WHAT YOU WILL DO: Format every line of the items below as a Markdown table with the columns Row and Line. Number the rows in order and leave out any blank lines.
# Start of WORKING DATA
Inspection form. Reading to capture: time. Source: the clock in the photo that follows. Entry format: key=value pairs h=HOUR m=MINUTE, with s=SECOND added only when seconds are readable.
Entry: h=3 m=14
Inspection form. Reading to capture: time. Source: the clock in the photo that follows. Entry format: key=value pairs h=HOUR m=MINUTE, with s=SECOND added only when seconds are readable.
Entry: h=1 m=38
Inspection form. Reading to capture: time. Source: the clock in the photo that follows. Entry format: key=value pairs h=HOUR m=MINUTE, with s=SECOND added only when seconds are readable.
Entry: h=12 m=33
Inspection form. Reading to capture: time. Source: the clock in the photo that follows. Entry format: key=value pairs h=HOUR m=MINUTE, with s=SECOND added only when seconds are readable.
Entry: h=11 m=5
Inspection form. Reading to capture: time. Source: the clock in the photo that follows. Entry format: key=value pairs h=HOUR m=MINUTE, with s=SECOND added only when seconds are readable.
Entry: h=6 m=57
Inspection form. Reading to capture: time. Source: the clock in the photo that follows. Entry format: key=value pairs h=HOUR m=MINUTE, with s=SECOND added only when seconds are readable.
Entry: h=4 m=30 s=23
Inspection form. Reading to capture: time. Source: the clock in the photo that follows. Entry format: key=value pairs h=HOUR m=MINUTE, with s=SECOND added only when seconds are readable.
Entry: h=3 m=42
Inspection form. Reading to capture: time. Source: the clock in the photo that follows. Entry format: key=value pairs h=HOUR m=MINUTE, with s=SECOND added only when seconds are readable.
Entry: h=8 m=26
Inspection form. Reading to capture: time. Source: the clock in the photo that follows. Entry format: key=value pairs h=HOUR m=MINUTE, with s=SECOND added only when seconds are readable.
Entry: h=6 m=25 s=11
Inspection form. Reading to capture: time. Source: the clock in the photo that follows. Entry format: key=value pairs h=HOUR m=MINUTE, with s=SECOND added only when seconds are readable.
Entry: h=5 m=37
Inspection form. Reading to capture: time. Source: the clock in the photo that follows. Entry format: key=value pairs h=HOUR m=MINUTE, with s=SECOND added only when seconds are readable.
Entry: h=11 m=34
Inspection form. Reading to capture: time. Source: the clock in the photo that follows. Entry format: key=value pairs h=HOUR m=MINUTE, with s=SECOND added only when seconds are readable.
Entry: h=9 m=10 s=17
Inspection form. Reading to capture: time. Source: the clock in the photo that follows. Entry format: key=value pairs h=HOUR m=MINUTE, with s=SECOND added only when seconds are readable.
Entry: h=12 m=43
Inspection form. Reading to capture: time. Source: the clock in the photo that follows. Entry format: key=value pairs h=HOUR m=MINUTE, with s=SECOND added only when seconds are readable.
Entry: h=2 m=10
# End of WORKING DATA
EXPECTED ANSWER:
| Row | Line |
|---|---|
| 1 | Inspection form. Reading to capture: time. Source: the clock in the photo that follows. Entry format: key=value pairs h=HOUR m=MINUTE, with s=SECOND added only when seconds are readable. |
| 2 | Entry: h=3 m=14 |
| 3 | Inspection form. Reading to capture: time. Source: the clock in the photo that follows. Entry format: key=value pairs h=HOUR m=MINUTE, with s=SECOND added only when seconds are readable. |
| 4 | Entry: h=1 m=38 |
| 5 | Inspection form. Reading to capture: time. Source: the clock in the photo that follows. Entry format: key=value pairs h=HOUR m=MINUTE, with s=SECOND added only when seconds are readable. |
| 6 | Entry: h=12 m=33 |
| 7 | Inspection form. Reading to capture: time. Source: the clock in the photo that follows. Entry format: key=value pairs h=HOUR m=MINUTE, with s=SECOND added only when seconds are readable. |
| 8 | Entry: h=11 m=5 |
| 9 | Inspection form. Reading to capture: time. Source: the clock in the photo that follows. Entry format: key=value pairs h=HOUR m=MINUTE, with s=SECOND added only when seconds are readable. |
| 10 | Entry: h=6 m=57 |
| 11 | Inspection form. Reading to capture: time. Source: the clock in the photo that follows. Entry format: key=value pairs h=HOUR m=MINUTE, with s=SECOND added only when seconds are readable. |
| 12 | Entry: h=4 m=30 s=23 |
| 13 | Inspection form. Reading to capture: time. Source: the clock in the photo that follows. Entry format: key=value pairs h=HOUR m=MINUTE, with s=SECOND added only when seconds are readable. |
| 14 | Entry: h=3 m=42 |
| 15 | Inspection form. Reading to capture: time. Source: the clock in the photo that follows. Entry format: key=value pairs h=HOUR m=MINUTE, with s=SECOND added only when seconds are readable. |
| 16 | Entry: h=8 m=26 |
| 17 | Inspection form. Reading to capture: time. Source: the clock in the photo that follows. Entry format: key=value pairs h=HOUR m=MINUTE, with s=SECOND added only when seconds are readable. |
| 18 | Entry: h=6 m=25 s=11 |
| 19 | Inspection form. Reading to capture: time. Source: the clock in the photo that follows. Entry format: key=value pairs h=HOUR m=MINUTE, with s=SECOND added only when seconds are readable. |
| 20 | Entry: h=5 m=37 |
| 21 | Inspection form. Reading to capture: time. Source: the clock in the photo that follows. Entry format: key=value pairs h=HOUR m=MINUTE, with s=SECOND added only when seconds are readable. |
| 22 | Entry: h=11 m=34 |
| 23 | Inspection form. Reading to capture: time. Source: the clock in the photo that follows. Entry format: key=value pairs h=HOUR m=MINUTE, with s=SECOND added only when seconds are readable. |
| 24 | Entry: h=9 m=10 s=17 |
| 25 | Inspection form. Reading to capture: time. Source: the clock in the photo that follows. Entry format: key=value pairs h=HOUR m=MINUTE, with s=SECOND added only when seconds are readable. |
| 26 | Entry: h=12 m=43 |
| 27 | Inspection form. Reading to capture: time. Source: the clock in the photo that follows. Entry format: key=value pairs h=HOUR m=MINUTE, with s=SECOND added only when seconds are readable. |
| 28 | Entry: h=2 m=10 |